YOUR GOAL:
Copy every line of the entries that has the string "metrics" in it.

◇ ◇ ◇ ◇ ◇ ◇ ◇

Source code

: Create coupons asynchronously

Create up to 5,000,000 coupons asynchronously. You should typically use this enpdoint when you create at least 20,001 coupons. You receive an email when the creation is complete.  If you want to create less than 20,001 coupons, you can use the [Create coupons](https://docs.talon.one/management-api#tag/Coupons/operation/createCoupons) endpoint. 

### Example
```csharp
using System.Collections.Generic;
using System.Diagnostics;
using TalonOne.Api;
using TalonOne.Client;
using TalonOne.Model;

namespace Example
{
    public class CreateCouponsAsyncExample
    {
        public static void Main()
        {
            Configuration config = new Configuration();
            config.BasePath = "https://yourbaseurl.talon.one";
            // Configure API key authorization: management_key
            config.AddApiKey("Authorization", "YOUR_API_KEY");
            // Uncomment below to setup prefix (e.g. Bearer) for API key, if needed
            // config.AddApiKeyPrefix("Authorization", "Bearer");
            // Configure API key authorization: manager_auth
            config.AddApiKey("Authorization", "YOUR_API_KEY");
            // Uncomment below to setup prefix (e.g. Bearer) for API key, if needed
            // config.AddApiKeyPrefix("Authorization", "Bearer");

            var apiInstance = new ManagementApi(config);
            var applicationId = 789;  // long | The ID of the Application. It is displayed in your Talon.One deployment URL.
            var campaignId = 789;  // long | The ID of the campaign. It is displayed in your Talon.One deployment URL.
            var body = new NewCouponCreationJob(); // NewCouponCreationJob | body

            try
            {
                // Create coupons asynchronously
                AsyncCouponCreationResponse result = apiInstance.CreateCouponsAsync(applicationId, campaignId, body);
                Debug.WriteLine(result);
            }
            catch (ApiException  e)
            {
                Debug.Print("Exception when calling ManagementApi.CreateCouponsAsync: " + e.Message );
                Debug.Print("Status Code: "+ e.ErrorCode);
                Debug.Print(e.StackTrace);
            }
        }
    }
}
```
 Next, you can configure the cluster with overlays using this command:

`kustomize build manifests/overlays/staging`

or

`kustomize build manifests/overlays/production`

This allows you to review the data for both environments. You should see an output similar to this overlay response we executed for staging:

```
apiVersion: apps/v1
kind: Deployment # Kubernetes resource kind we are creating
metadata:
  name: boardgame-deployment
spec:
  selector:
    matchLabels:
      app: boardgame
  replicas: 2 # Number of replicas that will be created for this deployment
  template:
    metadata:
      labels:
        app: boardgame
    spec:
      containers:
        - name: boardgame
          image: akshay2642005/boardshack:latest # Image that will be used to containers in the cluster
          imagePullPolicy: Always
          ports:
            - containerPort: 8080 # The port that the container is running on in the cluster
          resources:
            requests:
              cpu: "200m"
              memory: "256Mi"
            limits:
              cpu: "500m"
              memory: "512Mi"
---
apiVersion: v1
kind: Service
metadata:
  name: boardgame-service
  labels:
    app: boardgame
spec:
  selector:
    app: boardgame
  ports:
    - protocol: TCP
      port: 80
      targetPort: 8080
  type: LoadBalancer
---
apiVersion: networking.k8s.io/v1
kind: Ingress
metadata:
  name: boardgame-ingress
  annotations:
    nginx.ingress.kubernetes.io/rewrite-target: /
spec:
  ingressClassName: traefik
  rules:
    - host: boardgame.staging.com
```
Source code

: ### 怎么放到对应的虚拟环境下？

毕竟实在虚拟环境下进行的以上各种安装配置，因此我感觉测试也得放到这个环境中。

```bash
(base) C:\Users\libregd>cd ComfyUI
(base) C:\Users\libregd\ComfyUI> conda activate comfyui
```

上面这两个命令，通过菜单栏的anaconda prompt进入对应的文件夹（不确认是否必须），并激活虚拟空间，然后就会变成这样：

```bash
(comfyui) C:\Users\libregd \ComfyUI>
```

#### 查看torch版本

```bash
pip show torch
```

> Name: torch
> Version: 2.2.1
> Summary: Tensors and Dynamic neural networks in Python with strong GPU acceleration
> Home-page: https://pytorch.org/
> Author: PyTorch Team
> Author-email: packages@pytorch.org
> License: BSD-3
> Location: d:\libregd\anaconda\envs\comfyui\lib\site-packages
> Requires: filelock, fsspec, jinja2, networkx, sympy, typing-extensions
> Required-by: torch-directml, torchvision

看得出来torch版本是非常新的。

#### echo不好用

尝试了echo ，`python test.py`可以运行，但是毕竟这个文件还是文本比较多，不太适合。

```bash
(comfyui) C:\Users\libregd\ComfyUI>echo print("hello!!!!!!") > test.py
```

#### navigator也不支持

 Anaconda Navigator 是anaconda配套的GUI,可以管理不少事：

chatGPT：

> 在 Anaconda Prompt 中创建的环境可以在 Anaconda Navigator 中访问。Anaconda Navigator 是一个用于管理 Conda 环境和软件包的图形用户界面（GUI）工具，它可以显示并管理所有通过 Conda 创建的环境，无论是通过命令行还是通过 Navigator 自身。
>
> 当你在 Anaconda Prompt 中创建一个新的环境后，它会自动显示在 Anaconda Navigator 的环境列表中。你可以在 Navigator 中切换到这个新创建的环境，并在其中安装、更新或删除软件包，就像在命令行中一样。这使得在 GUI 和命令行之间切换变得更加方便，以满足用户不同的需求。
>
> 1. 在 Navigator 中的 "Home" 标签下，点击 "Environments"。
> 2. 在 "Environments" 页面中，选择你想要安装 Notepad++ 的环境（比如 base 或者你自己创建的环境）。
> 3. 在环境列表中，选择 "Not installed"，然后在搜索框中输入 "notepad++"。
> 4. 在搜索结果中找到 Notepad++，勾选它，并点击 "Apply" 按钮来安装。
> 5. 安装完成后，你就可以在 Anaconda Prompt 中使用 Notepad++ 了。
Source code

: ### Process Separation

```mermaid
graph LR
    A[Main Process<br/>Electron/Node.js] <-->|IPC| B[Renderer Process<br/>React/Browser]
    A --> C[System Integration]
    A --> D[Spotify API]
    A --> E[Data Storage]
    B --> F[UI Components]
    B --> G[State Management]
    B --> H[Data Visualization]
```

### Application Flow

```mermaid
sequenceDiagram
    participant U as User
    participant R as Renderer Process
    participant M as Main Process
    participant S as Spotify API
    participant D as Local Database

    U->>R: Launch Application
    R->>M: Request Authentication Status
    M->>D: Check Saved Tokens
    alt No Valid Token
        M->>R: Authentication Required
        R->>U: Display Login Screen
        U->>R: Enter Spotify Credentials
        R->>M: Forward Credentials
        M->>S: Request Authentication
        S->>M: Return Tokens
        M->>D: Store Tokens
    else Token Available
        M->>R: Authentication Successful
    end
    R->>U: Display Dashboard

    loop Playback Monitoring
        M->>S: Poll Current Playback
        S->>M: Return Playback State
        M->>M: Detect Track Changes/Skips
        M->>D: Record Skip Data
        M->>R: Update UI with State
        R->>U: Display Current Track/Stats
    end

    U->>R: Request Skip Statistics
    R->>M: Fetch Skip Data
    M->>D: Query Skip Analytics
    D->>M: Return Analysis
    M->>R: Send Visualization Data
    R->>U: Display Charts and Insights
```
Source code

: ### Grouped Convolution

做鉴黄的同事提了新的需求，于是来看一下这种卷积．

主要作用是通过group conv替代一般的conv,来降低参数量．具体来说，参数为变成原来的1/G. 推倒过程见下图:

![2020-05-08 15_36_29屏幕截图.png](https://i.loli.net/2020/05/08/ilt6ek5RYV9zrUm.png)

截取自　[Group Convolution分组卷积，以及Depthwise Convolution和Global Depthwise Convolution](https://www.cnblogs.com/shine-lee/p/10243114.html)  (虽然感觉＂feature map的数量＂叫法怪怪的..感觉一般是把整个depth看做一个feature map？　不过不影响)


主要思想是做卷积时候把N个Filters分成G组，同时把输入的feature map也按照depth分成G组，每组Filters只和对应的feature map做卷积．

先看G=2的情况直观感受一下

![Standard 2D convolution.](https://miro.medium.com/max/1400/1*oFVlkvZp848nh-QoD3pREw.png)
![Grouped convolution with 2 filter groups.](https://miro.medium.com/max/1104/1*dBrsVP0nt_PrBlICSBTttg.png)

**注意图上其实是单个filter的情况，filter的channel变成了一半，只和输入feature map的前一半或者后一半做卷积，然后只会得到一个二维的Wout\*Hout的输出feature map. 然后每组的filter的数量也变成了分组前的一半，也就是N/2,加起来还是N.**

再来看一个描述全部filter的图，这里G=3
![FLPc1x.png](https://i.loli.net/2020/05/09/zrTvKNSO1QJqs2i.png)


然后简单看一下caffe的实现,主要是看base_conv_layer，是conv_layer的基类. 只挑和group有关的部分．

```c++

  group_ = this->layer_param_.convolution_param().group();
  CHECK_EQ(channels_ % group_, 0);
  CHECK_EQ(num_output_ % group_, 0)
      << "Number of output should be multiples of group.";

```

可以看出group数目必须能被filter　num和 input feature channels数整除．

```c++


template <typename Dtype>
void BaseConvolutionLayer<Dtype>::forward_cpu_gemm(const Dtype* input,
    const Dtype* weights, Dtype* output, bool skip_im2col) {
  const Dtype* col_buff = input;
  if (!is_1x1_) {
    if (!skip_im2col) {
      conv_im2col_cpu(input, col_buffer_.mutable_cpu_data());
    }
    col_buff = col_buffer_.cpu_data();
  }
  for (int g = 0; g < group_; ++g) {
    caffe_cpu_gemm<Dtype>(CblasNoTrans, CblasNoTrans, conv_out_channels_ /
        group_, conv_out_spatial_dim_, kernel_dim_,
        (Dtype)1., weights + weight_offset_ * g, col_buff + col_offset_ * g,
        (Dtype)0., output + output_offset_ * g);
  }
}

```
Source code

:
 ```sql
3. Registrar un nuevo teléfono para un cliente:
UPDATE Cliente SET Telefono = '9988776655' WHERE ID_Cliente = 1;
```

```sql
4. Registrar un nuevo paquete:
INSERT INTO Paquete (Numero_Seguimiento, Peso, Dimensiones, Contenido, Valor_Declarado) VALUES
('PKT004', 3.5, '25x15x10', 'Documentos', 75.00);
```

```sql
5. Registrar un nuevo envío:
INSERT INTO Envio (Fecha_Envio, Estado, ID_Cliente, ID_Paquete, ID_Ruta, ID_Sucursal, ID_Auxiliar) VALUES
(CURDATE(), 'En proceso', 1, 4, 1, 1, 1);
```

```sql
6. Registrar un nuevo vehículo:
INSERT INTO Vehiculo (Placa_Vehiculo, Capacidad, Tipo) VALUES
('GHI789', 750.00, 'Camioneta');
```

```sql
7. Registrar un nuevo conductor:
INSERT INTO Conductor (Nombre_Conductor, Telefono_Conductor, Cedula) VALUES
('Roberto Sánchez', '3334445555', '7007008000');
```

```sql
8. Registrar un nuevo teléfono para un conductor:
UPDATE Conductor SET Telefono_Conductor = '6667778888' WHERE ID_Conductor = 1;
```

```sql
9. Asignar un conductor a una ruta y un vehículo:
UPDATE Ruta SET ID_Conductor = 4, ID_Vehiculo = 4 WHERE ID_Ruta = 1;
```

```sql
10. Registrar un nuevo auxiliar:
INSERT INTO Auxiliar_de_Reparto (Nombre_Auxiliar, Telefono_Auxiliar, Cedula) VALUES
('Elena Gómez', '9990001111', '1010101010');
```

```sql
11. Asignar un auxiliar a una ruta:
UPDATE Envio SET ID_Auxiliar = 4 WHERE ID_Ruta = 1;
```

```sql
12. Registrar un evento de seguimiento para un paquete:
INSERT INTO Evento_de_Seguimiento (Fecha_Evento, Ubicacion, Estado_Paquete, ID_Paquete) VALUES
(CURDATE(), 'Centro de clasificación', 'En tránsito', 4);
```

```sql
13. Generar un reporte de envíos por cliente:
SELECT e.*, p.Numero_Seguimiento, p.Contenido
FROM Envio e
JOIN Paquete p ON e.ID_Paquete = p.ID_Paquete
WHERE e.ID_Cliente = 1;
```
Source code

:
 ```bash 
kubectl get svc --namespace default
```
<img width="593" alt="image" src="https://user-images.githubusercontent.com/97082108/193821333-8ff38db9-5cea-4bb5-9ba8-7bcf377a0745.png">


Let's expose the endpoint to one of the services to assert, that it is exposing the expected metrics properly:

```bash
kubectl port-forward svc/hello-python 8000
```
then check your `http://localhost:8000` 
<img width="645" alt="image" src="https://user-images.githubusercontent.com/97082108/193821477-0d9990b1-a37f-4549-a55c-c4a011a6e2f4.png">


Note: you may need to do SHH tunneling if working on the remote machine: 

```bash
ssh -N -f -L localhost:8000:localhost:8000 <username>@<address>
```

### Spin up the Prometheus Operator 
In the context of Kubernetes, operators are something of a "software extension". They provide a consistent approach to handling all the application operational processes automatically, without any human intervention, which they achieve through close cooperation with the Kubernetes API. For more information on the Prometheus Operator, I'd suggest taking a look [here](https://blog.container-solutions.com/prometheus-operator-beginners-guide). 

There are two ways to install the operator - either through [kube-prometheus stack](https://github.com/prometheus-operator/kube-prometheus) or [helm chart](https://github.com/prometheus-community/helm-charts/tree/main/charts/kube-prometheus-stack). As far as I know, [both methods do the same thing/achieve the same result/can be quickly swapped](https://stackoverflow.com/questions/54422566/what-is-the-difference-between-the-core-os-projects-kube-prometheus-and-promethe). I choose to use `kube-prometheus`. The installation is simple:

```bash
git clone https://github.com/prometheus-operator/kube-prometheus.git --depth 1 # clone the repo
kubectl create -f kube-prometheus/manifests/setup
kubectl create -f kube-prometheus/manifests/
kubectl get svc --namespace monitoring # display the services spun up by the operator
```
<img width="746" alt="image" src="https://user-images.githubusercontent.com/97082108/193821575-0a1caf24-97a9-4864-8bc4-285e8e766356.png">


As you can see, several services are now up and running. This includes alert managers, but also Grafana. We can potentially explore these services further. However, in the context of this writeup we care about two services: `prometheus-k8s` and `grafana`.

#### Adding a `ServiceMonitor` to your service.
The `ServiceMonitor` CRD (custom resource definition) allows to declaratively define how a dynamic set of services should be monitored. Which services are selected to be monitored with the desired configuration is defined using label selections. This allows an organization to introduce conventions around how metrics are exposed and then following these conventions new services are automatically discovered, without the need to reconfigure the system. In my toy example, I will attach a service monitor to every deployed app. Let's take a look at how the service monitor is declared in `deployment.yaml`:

◇ ◇ ◇ ◇ ◇ ◇ ◇

EXERCISE RESPONSE:
Let's expose the endpoint to one of the services to assert, that it is exposing the expected metrics properly:
The `ServiceMonitor` CRD (custom resource definition) allows to declaratively define how a dynamic set of services should be monitored. Which services are selected to be monitored with the desired configuration is defined using label selections. This allows an organization to introduce conventions around how metrics are exposed and then following these conventions new services are automatically discovered, without the need to reconfigure the system. In my toy example, I will attach a service monitor to every deployed app. Let's take a look at how the service monitor is declared in `deployment.yaml`:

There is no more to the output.